Methods: Lactate metabolism-related genes were retrieved from the MSigDB. GSE51588 was downloaded from the Gene Expression Omnibus (GEO) as the training dataset. GSE114007, GSE117999, and GSE82107 datasets were adopted for external validation. Genomic difference detection, protein-protein interaction network analysis, LASSO, SVM-RFE, Boruta, and univariate logistic regression (LR) analyses were used for feature selection. Multivariate LR, Random Forest (RF), Support Vector Machine (SVM), and XGBoost (XGB) were used to develop the multiple-gene diagnosis models. 12 control and 12 OA samples were collected from the local hospital for re-verification. The transfection assays were conducted to explore the regulatory ability of the gene to the apoptosis and vitality of chondrocytes.

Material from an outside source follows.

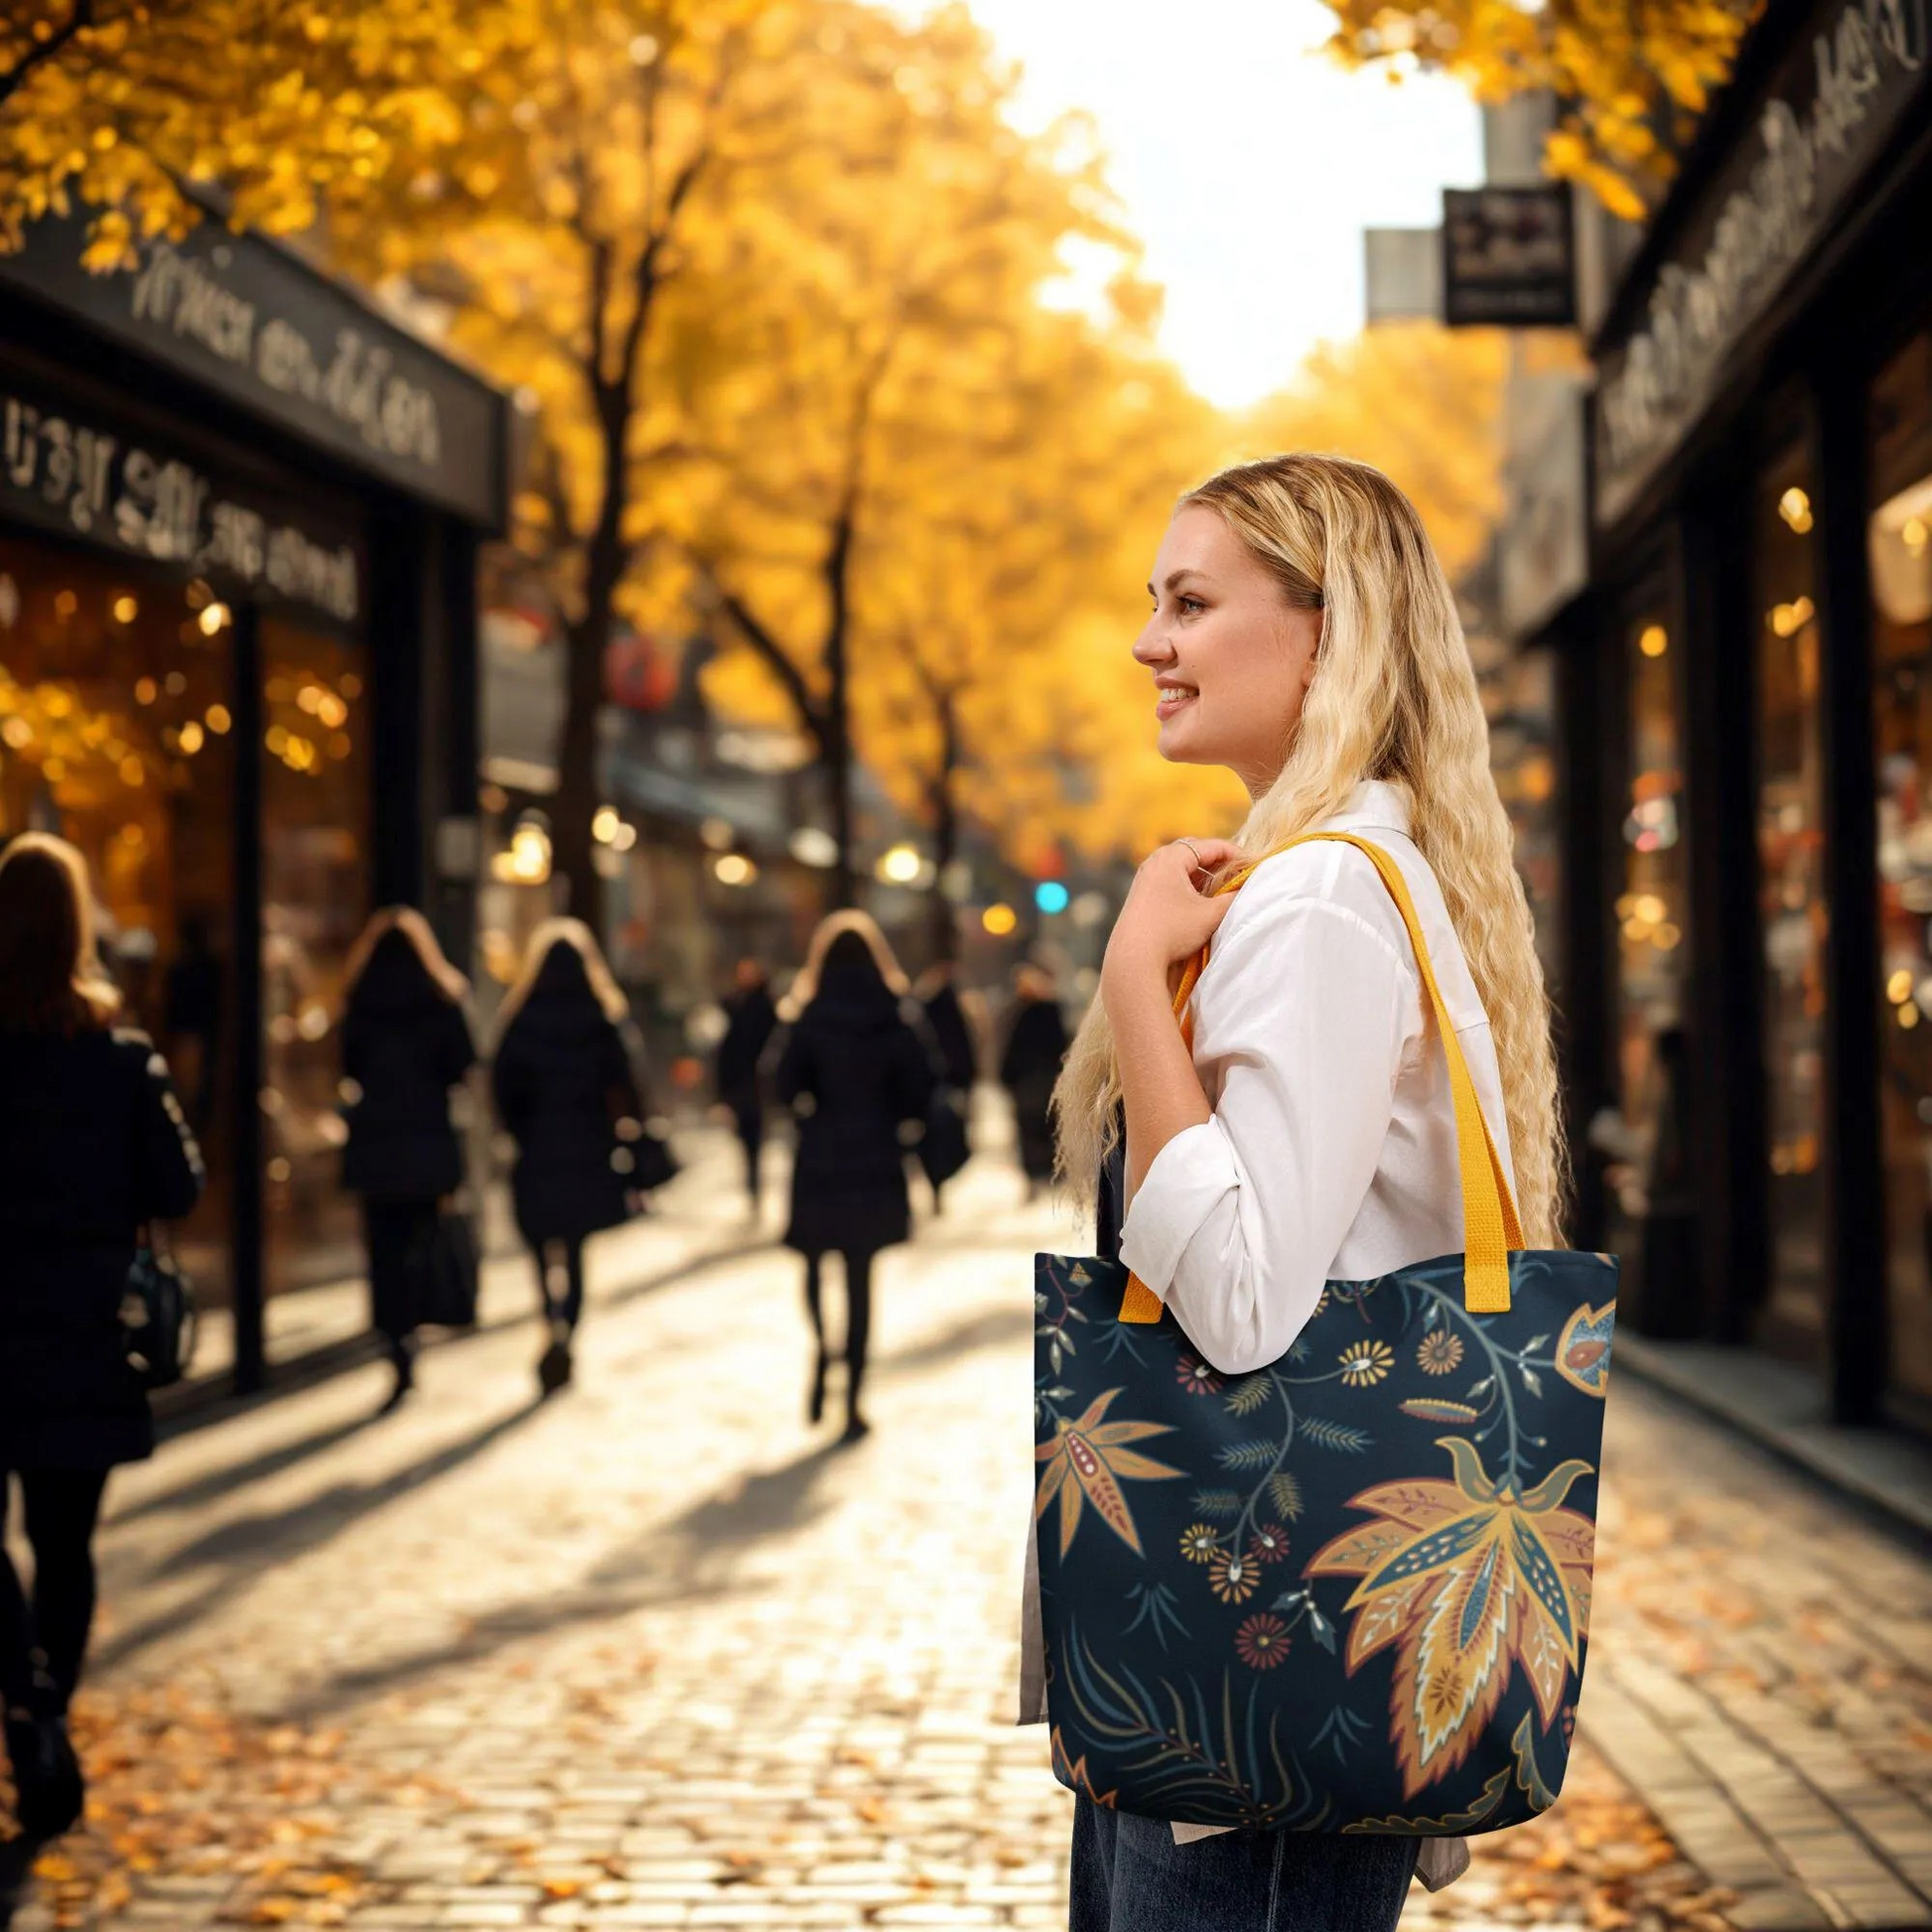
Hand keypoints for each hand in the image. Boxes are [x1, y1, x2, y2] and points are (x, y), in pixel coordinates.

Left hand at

Results: Through the bioinformatical analyses and machine learning algorithms, SLC2A1 and NDUFB9 of the 273 lactate metabolism-related genes were identified as the significant diagnosis biomarkers. The LR, RF, SVM, and XGB models performed impressively in the cohorts (AUC > 0.7). The local clinical samples indicated that SLC2A1 and NDUFB9 were both down-regulated in the OA samples (both P < 0.05). The knockdown of NDUFB9 inhibited the viability and promoted the apoptosis of the CHON-001 cells treated with IL-1beta (both P < 0.05).
Conclusions: A lactate metabolism-related gene signature was constructed to diagnose OA, which was validated in multiple independent cohorts, local clinical samples, and cellular functional experiments.